Conceptual Overview and Discussion

The term going native is indicative of the 1900 colonial imaginary in which Western science constructed the non-Western world as being inhabited by the objects of science, or “natives.” Colonizers were conceived as being at the top of the human evolutionary ladder, but also as being at risk of being corrupted and falling from their moral pinnacle if they adopted non-Western knowledge systems, values, and beliefs.

In anthropology, this term is usually attributed to Bronislaw Malinowski, who formulated ethnographic field work as a paradigm and reflected on the relationship between researcher and the object of study. Based on his research experience in New Guinea, Malinowski suggested that in order to be able to grasp peoples' perspectives, their relationship to life, and their vision of the world, researchers should go native by taking part in peoples' social lives.

Since then, ethnographic field work has become a research method to explore communities and their patterns of social interaction, cultural meanings, institutional infrastructure, and process of change and conflict. This method is inductive and has been used for discovering issues and questions researchers were not previously aware of. By becoming participant insiders, as opposed to being mere observers, researchers can be able to feel, think, and even behave as insiders or natives. Accordingly, by “being there,” the researcher has access to events, behavior, and contextual dynamics that enrich the experiential method in which the researcher becomes the instrument of data collection.

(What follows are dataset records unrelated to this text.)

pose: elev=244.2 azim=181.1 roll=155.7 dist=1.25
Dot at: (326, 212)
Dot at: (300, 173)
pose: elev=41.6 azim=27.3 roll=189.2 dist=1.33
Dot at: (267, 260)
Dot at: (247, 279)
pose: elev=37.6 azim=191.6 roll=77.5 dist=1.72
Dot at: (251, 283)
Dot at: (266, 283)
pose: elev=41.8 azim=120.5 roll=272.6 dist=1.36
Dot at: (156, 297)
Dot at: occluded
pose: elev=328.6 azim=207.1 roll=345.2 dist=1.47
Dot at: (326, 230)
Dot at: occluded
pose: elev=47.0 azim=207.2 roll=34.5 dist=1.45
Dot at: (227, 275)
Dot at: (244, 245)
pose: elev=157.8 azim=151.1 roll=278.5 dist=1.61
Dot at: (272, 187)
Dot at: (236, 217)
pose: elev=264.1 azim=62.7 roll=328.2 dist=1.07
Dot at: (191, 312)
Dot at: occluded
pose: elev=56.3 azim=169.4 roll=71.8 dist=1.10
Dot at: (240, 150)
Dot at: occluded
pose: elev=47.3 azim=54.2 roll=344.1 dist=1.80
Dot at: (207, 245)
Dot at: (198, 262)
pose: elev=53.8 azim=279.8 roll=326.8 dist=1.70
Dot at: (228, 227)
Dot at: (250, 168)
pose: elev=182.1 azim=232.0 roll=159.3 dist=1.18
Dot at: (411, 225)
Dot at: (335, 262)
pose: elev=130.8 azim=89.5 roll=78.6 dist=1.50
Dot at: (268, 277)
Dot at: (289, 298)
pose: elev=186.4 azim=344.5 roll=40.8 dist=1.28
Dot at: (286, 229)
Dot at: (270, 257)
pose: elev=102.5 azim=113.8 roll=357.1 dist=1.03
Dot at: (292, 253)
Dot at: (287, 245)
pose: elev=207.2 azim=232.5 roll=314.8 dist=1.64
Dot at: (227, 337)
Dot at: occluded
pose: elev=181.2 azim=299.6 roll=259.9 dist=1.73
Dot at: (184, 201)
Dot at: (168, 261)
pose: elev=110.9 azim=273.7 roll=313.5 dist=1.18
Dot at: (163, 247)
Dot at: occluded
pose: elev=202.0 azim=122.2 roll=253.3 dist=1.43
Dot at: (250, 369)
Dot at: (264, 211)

Since the research is conducted in the chaos of natural settings, the going-native field work method emphasizes the need to live in a native village for an extended period of time, sometimes years, for constant observation, and for learning the local language, learning exact recording, and separating inference from data. Arguably, collecting a broad range of concrete data such as observed incidences, genealogies, maps, and diagrams showing ownership of land gradually provides the resources for understanding the organization of the society being studied, its customary law and practices, and its culture. Thus, ethnographic data are not gathered only through conversations, observations, rituals, and interviews, but also through personal documents such as research journals, letters to colleagues and friends, and other forms of documentation recording researchers' thoughts and impressions. Going native and colonial fascination with non-Western cultures have led Western scholars to impersonate the sociohistorical role of studied societies through acts of cultural appropriation. This practice has exposed the relationship between colonialism and the production of knowledge and culture.